On structured spaces and their properties

TL;DR

This paper introduces 'structured spaces', a new class of topological spaces that locally resemble algebraic structures, providing a framework to study spaces with local algebraic properties and establishing a duality with lattices.

Contribution

It defines structured spaces via the structure map, explores their properties, and proves a duality theorem linking these spaces with lattices, advancing the understanding of local algebraic structures in topology.

Findings

Structured spaces induce lattices under certain conditions.

Lattices can generate structured spaces satisfying specific hypotheses.
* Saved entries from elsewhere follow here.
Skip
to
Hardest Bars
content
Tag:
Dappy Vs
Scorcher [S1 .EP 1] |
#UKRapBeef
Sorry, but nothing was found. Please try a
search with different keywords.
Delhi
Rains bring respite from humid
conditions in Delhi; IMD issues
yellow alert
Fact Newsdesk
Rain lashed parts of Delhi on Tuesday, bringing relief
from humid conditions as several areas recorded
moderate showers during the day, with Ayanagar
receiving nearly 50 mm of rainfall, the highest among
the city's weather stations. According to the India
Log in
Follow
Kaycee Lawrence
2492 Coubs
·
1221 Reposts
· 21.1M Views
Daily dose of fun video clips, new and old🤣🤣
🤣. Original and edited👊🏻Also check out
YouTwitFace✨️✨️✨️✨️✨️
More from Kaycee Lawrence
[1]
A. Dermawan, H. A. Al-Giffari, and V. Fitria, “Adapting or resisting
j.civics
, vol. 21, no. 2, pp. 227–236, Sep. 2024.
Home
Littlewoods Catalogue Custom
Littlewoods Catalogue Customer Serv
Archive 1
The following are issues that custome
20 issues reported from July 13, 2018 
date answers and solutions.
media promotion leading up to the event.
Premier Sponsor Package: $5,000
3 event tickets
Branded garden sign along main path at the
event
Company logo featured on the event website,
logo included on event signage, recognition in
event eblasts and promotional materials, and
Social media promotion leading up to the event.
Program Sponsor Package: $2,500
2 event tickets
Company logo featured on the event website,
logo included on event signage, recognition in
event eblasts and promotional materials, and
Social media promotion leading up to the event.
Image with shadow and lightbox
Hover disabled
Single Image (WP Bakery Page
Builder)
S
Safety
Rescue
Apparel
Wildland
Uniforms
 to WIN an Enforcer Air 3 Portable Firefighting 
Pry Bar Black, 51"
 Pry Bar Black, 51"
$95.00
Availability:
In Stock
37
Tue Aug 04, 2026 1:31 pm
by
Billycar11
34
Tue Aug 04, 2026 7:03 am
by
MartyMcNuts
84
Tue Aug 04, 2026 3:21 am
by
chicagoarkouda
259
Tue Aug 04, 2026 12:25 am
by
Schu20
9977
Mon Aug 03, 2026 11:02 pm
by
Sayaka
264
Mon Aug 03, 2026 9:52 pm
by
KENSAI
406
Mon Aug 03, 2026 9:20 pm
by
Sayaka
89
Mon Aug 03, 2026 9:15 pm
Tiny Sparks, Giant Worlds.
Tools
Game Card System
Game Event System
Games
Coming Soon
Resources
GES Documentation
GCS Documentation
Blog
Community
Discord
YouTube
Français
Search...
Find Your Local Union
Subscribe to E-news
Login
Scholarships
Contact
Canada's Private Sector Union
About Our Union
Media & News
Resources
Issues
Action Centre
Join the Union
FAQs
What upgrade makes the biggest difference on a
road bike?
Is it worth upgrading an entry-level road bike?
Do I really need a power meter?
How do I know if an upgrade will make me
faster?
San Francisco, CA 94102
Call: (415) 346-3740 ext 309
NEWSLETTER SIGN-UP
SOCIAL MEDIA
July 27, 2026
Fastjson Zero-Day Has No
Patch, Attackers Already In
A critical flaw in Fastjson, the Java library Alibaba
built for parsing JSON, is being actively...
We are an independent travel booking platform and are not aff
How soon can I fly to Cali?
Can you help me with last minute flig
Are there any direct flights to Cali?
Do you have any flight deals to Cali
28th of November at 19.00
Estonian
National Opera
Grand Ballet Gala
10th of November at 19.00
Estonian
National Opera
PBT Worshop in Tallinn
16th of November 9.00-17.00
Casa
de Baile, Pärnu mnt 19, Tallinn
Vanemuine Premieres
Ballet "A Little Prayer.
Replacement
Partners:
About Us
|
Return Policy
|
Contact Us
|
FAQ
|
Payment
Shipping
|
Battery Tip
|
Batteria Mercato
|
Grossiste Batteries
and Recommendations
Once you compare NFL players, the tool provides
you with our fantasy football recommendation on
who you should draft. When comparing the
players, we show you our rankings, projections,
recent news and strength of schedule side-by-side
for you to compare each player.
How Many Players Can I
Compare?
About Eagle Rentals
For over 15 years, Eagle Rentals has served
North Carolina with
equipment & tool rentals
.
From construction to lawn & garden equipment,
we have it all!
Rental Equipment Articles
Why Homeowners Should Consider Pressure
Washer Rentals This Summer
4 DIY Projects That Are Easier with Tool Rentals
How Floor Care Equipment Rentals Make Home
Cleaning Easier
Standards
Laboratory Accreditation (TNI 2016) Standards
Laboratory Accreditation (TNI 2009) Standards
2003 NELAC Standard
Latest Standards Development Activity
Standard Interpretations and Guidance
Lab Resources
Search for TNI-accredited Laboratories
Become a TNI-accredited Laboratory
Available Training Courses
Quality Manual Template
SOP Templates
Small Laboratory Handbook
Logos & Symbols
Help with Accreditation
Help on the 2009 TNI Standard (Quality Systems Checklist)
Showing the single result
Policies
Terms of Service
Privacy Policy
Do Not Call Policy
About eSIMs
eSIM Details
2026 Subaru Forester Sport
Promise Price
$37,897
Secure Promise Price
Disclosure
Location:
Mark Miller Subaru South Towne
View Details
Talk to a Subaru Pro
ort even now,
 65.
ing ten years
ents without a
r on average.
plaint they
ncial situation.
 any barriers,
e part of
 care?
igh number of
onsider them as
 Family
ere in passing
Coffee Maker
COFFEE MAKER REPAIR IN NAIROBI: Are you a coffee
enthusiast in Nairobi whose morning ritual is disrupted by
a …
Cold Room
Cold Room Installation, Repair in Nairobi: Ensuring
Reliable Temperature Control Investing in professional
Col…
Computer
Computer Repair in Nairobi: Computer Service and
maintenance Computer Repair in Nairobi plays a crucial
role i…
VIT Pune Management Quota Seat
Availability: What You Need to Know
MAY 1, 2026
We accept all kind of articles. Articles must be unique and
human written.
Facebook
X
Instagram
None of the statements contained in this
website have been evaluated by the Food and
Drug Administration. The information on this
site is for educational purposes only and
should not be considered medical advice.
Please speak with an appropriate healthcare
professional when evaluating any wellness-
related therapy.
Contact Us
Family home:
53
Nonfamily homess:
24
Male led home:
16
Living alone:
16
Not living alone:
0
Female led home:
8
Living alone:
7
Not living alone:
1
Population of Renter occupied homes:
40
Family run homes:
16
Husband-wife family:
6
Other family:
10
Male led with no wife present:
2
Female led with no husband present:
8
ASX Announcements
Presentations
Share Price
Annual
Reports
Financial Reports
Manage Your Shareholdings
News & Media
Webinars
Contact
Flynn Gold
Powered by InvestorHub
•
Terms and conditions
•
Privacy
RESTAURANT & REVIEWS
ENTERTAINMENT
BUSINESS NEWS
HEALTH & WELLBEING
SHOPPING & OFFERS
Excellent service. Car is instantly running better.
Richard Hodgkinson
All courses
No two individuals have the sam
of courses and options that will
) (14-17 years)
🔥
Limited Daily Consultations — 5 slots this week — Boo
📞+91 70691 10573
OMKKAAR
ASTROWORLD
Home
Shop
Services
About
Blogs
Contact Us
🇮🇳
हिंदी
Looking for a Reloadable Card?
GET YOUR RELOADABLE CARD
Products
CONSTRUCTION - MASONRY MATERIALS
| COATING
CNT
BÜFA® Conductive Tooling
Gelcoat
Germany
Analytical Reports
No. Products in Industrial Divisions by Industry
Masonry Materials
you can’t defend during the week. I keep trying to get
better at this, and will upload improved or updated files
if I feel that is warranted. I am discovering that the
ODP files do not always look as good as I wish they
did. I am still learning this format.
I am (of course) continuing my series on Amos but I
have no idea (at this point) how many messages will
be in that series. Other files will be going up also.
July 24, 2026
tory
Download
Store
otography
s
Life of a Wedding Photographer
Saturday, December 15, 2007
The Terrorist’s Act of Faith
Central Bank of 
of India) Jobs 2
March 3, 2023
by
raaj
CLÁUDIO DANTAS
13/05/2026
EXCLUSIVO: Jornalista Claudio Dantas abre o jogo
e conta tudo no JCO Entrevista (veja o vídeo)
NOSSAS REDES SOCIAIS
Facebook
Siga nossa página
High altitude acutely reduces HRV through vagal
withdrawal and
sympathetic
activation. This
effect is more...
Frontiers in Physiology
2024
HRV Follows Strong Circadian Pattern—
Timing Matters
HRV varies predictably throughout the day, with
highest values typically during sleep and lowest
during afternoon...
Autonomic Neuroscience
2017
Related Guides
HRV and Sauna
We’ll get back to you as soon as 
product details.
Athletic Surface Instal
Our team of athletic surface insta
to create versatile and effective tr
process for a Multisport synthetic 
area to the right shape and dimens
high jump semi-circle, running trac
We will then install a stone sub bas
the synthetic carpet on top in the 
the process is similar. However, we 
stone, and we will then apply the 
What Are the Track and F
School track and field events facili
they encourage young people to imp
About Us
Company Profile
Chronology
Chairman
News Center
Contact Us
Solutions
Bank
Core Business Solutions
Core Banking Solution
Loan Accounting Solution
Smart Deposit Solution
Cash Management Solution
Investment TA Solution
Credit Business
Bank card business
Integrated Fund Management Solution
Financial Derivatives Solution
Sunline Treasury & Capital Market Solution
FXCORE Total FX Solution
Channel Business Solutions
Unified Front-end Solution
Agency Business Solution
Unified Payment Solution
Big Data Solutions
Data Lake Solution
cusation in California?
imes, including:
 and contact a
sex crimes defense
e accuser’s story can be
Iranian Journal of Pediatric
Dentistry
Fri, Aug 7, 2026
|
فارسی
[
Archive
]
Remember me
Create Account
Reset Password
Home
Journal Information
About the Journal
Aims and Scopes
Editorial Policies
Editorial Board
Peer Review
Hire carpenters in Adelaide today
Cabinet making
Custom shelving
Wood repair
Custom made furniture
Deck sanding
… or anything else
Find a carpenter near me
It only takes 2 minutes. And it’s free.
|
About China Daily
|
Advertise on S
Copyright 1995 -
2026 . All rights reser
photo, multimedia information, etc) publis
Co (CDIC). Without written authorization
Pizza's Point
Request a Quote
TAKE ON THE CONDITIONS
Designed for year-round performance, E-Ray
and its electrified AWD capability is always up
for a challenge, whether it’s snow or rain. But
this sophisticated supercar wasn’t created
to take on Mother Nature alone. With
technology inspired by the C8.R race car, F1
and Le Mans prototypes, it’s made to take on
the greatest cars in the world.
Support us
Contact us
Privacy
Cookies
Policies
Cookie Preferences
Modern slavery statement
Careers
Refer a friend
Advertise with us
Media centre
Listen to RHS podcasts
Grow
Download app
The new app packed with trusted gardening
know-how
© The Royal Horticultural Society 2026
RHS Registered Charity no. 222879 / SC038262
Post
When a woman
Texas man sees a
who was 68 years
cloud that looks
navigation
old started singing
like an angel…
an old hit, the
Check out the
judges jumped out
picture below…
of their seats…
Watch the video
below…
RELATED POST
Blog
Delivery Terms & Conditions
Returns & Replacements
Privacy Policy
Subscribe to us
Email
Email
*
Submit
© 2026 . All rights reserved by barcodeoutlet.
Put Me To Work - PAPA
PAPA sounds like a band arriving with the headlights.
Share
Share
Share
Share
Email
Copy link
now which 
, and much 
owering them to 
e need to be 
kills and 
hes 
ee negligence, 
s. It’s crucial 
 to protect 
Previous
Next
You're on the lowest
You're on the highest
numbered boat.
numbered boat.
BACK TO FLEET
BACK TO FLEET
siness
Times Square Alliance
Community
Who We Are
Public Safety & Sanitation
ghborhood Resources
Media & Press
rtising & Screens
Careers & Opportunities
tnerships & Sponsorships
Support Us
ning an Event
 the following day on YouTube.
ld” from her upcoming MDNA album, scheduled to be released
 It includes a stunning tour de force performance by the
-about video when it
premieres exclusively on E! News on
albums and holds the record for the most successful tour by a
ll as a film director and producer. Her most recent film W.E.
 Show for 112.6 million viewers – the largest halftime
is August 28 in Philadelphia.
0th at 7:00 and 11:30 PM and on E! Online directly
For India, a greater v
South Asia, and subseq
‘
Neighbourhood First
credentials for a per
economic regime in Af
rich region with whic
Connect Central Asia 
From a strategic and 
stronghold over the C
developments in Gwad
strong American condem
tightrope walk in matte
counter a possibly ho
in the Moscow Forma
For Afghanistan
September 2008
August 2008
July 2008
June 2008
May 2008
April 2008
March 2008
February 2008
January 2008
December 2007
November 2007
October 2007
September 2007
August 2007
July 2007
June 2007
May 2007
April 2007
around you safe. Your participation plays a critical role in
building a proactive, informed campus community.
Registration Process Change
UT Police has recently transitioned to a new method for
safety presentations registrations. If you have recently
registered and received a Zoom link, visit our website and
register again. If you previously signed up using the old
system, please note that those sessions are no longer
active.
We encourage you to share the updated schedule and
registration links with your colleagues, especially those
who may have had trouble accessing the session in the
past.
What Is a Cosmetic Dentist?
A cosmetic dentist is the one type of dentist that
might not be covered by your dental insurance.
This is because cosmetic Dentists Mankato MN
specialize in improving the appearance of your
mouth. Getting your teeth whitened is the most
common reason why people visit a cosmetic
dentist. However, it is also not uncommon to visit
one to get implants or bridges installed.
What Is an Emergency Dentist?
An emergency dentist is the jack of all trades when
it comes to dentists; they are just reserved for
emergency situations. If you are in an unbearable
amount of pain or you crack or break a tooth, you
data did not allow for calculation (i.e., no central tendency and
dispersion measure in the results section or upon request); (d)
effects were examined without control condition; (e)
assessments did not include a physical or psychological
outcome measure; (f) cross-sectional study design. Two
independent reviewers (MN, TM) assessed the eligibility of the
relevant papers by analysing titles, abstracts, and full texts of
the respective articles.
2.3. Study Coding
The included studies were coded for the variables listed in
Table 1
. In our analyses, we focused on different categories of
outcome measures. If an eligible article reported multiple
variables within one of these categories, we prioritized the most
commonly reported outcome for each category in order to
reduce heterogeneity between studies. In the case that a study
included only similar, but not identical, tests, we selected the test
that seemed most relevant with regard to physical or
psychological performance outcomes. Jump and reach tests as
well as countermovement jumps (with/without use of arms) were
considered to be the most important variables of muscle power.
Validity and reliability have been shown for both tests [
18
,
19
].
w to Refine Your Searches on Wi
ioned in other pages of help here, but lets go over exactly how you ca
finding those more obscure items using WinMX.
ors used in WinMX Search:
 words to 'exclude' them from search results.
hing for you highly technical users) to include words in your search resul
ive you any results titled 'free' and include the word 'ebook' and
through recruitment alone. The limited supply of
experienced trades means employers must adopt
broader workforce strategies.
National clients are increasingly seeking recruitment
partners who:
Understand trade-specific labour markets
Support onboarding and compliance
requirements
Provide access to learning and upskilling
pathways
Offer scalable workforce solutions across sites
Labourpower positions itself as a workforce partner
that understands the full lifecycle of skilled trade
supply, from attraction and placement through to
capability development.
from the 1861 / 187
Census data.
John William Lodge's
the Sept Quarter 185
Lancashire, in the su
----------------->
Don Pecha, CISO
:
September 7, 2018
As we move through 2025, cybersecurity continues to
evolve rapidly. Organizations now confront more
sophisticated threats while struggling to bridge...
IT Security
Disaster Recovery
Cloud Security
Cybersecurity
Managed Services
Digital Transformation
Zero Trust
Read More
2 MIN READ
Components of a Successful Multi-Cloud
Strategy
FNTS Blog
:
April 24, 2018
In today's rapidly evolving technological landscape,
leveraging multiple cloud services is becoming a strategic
Connections between structured spaces and connected spaces are established.

Abstract

In this paper we introduce a new kind of topological space, called 'structured space', which locally resembles various kinds of algebraic structures. This can be useful, for instance, to locally study a space that cannot be globally endowed with an algebraic structure using tools from algebra. The definition of these spaces will be made more precise via one of our main result, which involves the 'structure map'. This will also lead us to a rigorous and unambiguous definition of algebraic structure. After showing some examples which naturally arise in this context, we study various properties and develop some theory for these new spaces; in particular, we consider partitions (with respect to some measure $\mu$). We then prove one of the most important Theorem of this paper (Theorem 4.1), which states that every structured space, under some assumptions, induces a lattice, and conversely every lattice induces a structured space satisfing such hypothesis. We conclude with some relations with connected spaces.